The Secret must contain tls.crt and tls.key files. In this case, the operator does not manage certificate rotation -- you are responsible for rotating the Secret and restarting the operator.


Emergency Procedures

Emergency procedures are disruptive

The following procedures are for incident response only. They will disrupt running workloads. Use them only when a key or credential is compromised.

Vault Token Revocation

Revoke a specific token (e.g., a compromised wrapper token):

# Revoke by accessor (does not require the token itself)
vault token revoke -accessor <accessor>

# Revoke a token directly
vault token revoke <token>

# Self-revoke (from the compromised context)
vault token revoke -self

After revocation:

  • The affected wrapper immediately loses access to Vault
  • The wrapper will log authentication errors and (depending on configuration) the pod may restart
  • Other pods and tokens are unaffected
  • The pod will re-authenticate via Kubernetes auth on restart

Transit Key Deletion (Irreversible)

This action is irreversible

Deleting a Transit key permanently destroys all key versions. All data encrypted with this key becomes permanently unrecoverable.

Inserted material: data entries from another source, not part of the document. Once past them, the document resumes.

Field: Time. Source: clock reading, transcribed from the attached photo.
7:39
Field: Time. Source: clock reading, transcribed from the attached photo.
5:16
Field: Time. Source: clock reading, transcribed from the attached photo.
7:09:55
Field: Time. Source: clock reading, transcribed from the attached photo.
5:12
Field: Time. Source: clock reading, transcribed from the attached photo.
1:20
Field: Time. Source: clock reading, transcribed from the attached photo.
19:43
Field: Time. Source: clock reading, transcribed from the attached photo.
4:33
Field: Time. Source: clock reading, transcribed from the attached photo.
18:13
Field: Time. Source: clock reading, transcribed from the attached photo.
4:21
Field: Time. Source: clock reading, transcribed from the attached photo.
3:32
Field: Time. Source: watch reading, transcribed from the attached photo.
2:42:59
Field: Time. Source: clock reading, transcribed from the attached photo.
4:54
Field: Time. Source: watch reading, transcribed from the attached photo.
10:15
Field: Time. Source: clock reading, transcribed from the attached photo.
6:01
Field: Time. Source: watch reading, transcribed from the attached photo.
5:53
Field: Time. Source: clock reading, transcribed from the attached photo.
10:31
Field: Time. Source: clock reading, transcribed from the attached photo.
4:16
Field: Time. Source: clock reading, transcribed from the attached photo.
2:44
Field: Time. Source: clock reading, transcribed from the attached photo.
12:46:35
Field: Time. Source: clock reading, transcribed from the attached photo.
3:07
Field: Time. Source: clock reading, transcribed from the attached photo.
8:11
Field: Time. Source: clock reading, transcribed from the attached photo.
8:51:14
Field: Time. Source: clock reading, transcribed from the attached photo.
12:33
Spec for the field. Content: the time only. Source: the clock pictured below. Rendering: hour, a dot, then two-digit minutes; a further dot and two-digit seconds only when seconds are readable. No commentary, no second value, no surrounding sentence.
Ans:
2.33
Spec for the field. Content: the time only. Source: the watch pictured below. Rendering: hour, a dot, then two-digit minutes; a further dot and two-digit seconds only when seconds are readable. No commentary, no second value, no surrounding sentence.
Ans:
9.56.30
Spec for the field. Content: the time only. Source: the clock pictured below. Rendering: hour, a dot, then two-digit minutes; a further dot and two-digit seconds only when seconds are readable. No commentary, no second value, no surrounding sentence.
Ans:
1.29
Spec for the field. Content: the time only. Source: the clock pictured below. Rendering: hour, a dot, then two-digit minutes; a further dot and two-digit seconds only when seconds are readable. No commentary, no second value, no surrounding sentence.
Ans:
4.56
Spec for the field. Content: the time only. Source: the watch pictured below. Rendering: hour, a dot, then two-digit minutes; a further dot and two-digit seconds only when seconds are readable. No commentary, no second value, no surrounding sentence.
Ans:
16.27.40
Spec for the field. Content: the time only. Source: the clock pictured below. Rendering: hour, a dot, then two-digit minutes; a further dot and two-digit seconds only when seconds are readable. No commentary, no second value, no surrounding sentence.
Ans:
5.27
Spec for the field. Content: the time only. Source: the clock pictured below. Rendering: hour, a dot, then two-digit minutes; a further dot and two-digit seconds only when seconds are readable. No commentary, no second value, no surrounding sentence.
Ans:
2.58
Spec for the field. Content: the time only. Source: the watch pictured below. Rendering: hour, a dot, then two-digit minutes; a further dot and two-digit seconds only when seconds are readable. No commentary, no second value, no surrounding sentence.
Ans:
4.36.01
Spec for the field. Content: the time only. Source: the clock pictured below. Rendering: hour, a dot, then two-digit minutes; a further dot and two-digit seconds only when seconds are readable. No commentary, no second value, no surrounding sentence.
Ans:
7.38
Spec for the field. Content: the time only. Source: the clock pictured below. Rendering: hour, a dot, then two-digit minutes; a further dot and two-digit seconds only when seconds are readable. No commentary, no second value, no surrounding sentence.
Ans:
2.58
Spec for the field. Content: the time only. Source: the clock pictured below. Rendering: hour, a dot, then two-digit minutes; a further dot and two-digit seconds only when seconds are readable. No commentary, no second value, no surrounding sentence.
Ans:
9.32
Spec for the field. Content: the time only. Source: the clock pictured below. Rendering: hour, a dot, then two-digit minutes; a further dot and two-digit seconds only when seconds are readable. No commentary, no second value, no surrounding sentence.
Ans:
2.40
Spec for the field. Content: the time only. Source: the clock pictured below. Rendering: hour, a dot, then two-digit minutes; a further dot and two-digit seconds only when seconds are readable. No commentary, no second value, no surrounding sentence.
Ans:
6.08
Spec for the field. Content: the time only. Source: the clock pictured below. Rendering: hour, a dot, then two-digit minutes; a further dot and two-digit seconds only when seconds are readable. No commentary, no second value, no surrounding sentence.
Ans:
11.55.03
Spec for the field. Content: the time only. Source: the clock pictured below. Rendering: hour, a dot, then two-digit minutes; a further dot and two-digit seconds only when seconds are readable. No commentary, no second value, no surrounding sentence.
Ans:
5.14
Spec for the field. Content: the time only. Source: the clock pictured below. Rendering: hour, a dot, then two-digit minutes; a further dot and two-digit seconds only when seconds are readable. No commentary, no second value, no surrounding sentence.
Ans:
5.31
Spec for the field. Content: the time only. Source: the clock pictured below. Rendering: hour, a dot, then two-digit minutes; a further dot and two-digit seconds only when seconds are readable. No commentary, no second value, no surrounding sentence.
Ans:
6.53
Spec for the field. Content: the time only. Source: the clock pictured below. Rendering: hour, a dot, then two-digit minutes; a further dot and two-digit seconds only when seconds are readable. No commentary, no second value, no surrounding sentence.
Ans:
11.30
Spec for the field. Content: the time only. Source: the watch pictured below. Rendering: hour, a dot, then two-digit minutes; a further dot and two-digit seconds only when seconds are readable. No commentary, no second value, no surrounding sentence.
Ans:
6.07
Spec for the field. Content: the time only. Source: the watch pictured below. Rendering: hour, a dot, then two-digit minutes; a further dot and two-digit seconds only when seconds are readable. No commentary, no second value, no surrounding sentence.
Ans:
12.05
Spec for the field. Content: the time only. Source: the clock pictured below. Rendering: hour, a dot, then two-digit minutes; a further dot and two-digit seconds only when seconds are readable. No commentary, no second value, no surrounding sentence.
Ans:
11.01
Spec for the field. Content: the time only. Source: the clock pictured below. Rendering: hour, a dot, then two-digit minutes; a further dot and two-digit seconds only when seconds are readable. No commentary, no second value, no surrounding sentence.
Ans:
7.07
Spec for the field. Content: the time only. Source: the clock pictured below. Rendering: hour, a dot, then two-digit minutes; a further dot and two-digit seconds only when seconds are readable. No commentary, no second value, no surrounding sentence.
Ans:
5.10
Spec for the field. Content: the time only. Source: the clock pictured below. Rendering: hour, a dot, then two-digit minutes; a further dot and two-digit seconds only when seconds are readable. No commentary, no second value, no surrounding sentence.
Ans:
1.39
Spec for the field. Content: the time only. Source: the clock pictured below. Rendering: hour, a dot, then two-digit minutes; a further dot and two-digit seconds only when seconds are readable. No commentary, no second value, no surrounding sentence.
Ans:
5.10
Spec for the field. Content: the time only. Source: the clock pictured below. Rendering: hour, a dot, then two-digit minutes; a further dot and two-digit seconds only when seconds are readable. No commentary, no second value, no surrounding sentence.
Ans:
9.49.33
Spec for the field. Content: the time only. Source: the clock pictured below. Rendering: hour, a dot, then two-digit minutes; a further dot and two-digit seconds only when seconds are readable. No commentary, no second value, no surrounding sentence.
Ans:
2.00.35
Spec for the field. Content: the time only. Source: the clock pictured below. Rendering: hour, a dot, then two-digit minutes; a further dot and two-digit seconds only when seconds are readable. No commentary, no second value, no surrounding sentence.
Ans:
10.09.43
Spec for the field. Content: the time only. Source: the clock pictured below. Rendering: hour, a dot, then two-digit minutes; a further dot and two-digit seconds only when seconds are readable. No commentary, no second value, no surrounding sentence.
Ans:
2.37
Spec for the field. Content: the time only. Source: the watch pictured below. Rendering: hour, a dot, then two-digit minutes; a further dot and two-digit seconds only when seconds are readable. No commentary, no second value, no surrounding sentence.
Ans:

# First, allow deletion (disabled by default)
vault write transit/keys/cloudtaser/config deletion_allowed=true

# Delete the key (IRREVERSIBLE)
vault delete transit/keys/cloudtaser

After deletion:

  • All S3 objects encrypted with this key are permanently unreadable
  • New encryption operations will fail until a new key is created
  • Create a new key with the same name to resume operations: vault write -f transit/keys/cloudtaser

Only use this as a last resort when you need to guarantee that encrypted data can never be decrypted (e.g., data breach containment where the attacker may have copies of encrypted objects and wrapped DEKs).

Operator Certificate Regeneration

If the operator's TLS certificates are compromised:

# Delete the compromised certificates
kubectl delete secret cloudtaser-operator-certs -n cloudtaser-system

# Restart the operator to regenerate
kubectl rollout restart deployment/cloudtaser-operator -n cloudtaser-system

# Verify the webhook is operational
kubectl get mutatingwebhookconfiguration cloudtaser-operator-webhook -o yaml | grep caBundle

The operator will generate a new CA and server certificate. All webhook traffic will use the new certificates after the rollout completes.

Full Emergency Lockdown

In a severe compromise, revoke all CloudTaser access:

# 1. Revoke all tokens issued by the Kubernetes auth role
vault token revoke -mode=path auth/kubernetes

# 2. Disable the Kubernetes auth method entirely
vault auth disable kubernetes

# 3. Regenerate operator certificates
kubectl delete secret cloudtaser-operator-certs -n cloudtaser-system
kubectl rollout restart deployment/cloudtaser-operator -n cloudtaser-system

After lockdown:

  • All wrappers lose Vault access immediately
  • No new pods can authenticate
  • Applications continue running but cannot fetch new secrets or renew leases
  • Re-enable Kubernetes auth and reconfigure roles to restore access

Applications continue running during lockdown

Existing processes retain their in-memory secrets. They will continue to function until they need to fetch new secrets or renew leases. A lockdown does not terminate running applications.